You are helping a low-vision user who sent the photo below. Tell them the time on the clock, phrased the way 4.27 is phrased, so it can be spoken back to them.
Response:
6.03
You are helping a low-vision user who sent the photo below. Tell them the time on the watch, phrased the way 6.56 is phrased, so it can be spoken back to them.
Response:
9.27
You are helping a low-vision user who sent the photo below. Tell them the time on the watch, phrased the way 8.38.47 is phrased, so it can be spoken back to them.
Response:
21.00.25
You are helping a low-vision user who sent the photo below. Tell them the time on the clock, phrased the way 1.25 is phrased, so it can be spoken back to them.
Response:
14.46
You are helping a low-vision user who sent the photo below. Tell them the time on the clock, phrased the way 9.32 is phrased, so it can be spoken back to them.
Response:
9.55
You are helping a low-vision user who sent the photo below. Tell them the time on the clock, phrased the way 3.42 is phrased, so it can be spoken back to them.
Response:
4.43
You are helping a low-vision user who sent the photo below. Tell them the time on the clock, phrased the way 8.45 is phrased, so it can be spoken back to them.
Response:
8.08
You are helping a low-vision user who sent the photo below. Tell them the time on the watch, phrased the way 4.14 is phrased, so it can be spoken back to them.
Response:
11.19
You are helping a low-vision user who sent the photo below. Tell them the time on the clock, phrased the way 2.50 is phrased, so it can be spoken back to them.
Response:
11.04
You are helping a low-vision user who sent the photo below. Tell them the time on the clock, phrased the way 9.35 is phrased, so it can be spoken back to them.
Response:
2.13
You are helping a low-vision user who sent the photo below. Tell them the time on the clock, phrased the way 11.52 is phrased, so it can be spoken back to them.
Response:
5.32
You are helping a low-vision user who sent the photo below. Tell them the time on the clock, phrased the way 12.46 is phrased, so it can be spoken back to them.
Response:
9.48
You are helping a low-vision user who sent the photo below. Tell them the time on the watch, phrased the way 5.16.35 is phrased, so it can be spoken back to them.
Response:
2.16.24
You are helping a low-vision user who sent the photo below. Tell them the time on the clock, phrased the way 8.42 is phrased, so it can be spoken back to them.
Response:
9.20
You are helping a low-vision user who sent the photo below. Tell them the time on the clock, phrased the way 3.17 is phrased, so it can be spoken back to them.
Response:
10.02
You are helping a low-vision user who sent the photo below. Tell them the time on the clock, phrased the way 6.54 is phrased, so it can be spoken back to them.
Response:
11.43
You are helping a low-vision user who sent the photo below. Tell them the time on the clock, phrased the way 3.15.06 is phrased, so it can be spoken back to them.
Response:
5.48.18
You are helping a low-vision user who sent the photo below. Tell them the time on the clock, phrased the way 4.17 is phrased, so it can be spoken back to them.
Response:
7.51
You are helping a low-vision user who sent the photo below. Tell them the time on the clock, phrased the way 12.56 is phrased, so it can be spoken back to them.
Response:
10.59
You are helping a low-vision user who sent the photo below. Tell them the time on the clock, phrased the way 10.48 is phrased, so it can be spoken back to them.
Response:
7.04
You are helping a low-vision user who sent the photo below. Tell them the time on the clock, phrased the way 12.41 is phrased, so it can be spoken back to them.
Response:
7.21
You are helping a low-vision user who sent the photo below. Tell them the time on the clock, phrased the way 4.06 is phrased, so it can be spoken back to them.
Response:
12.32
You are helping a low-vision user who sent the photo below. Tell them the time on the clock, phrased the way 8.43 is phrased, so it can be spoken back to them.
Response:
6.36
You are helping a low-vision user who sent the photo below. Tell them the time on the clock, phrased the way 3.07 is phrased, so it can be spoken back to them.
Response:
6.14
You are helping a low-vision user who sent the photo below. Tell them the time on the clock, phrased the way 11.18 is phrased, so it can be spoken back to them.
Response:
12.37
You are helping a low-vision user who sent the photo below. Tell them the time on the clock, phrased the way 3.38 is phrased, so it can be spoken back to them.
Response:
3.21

**Objective**
Convert every row above into a JSON list of strings, with one string per line and blank lines left out.

**Full response**
[
  "You are helping a low-vision user who sent the photo below. Tell them the time on the clock, phrased the way 4.27 is phrased, so it can be spoken back to them.",
  "Response:",
  "6.03",
  "You are helping a low-vision user who sent the photo below. Tell them the time on the watch, phrased the way 6.56 is phrased, so it can be spoken back to them.",
  "Response:",
  "9.27",
  "You are helping a low-vision user who sent the photo below. Tell them the time on the watch, phrased the way 8.38.47 is phrased, so it can be spoken back to them.",
  "Response:",
  "21.00.25",
  "You are helping a low-vision user who sent the photo below. Tell them the time on the clock, phrased the way 1.25 is phrased, so it can be spoken back to them.",
  "Response:",
  "14.46",
  "You are helping a low-vision user who sent the photo below. Tell them the time on the clock, phrased the way 9.32 is phrased, so it can be spoken back to them.",
  "Response:",
  "9.55",
  "You are helping a low-vision user who sent the photo below. Tell them the time on the clock, phrased the way 3.42 is phrased, so it can be spoken back to them.",
  "Response:",
  "4.43",
  "You are helping a low-vision user who sent the photo below. Tell them the time on the clock, phrased the way 8.45 is phrased, so it can be spoken back to them.",
  "Response:",
  "8.08",
  "You are helping a low-vision user who sent the photo below. Tell them the time on the watch, phrased the way 4.14 is phrased, so it can be spoken back to them.",
  "Response:",
  "11.19",
  "You are helping a low-vision user who sent the photo below. Tell them the time on the clock, phrased the way 2.50 is phrased, so it can be spoken back to them.",
  "Response:",
  "11.04",
  "You are helping a low-vision user who sent the photo below. Tell them the time on the clock, phrased the way 9.35 is phrased, so it can be spoken back to them.",
  "Response:",
  "2.13",
  "You are helping a low-vision user who sent the photo below. Tell them the time on the clock, phrased the way 11.52 is phrased, so it can be spoken back to them.",
  "Response:",
  "5.32",
  "You are helping a low-vision user who sent the photo below. Tell them the time on the clock, phrased the way 12.46 is phrased, so it can be spoken back to them.",
  "Response:",
  "9.48",
  "You are helping a low-vision user who sent the photo below. Tell them the time on the watch, phrased the way 5.16.35 is phrased, so it can be spoken back to them.",
  "Response:",
  "2.16.24",
  "You are helping a low-vision user who sent the photo below. Tell them the time on the clock, phrased the way 8.42 is phrased, so it can be spoken back to them.",
  "Response:",
  "9.20",
  "You are helping a low-vision user who sent the photo below. Tell them the time on the clock, phrased the way 3.17 is phrased, so it can be spoken back to them.",
  "Response:",
  "10.02",
  "You are helping a low-vision user who sent the photo below. Tell them the time on the clock, phrased the way 6.54 is phrased, so it can be spoken back to them.",
  "Response:",
  "11.43",
  "You are helping a low-vision user who sent the photo below. Tell them the time on the clock, phrased the way 3.15.06 is phrased, so it can be spoken back to them.",
  "Response:",
  "5.48.18",
  "You are helping a low-vision user who sent the photo below. Tell them the time on the clock, phrased the way 4.17 is phrased, so it can be spoken back to them.",
  "Response:",
  "7.51",
  "You are helping a low-vision user who sent the photo below. Tell them the time on the clock, phrased the way 12.56 is phrased, so it can be spoken back to them.",
  "Response:",
  "10.59",
  "You are helping a low-vision user who sent the photo below. Tell them the time on the clock, phrased the way 10.48 is phrased, so it can be spoken back to them.",
  "Response:",
  "7.04",
  "You are helping a low-vision user who sent the photo below. Tell them the time on the clock, phrased the way 12.41 is phrased, so it can be spoken back to them.",
  "Response:",
  "7.21",
  "You are helping a low-vision user who sent the photo below. Tell them the time on the clock, phrased the way 4.06 is phrased, so it can be spoken back to them.",
  "Response:",
  "12.32",
  "You are helping a low-vision user who sent the photo below. Tell them the time on the clock, phrased the way 8.43 is phrased, so it can be spoken back to them.",
  "Response:",
  "6.36",
  "You are helping a low-vision user who sent the photo below. Tell them the time on the clock, phrased the way 3.07 is phrased, so it can be spoken back to them.",
  "Response:",
  "6.14",
  "You are helping a low-vision user who sent the photo below. Tell them the time on the clock, phrased the way 11.18 is phrased, so it can be spoken back to them.",
  "Response:",
  "12.37",
  "You are helping a low-vision user who sent the photo below. Tell them the time on the clock, phrased the way 3.38 is phrased, so it can be spoken back to them.",
  "Response:",
  "3.21"
]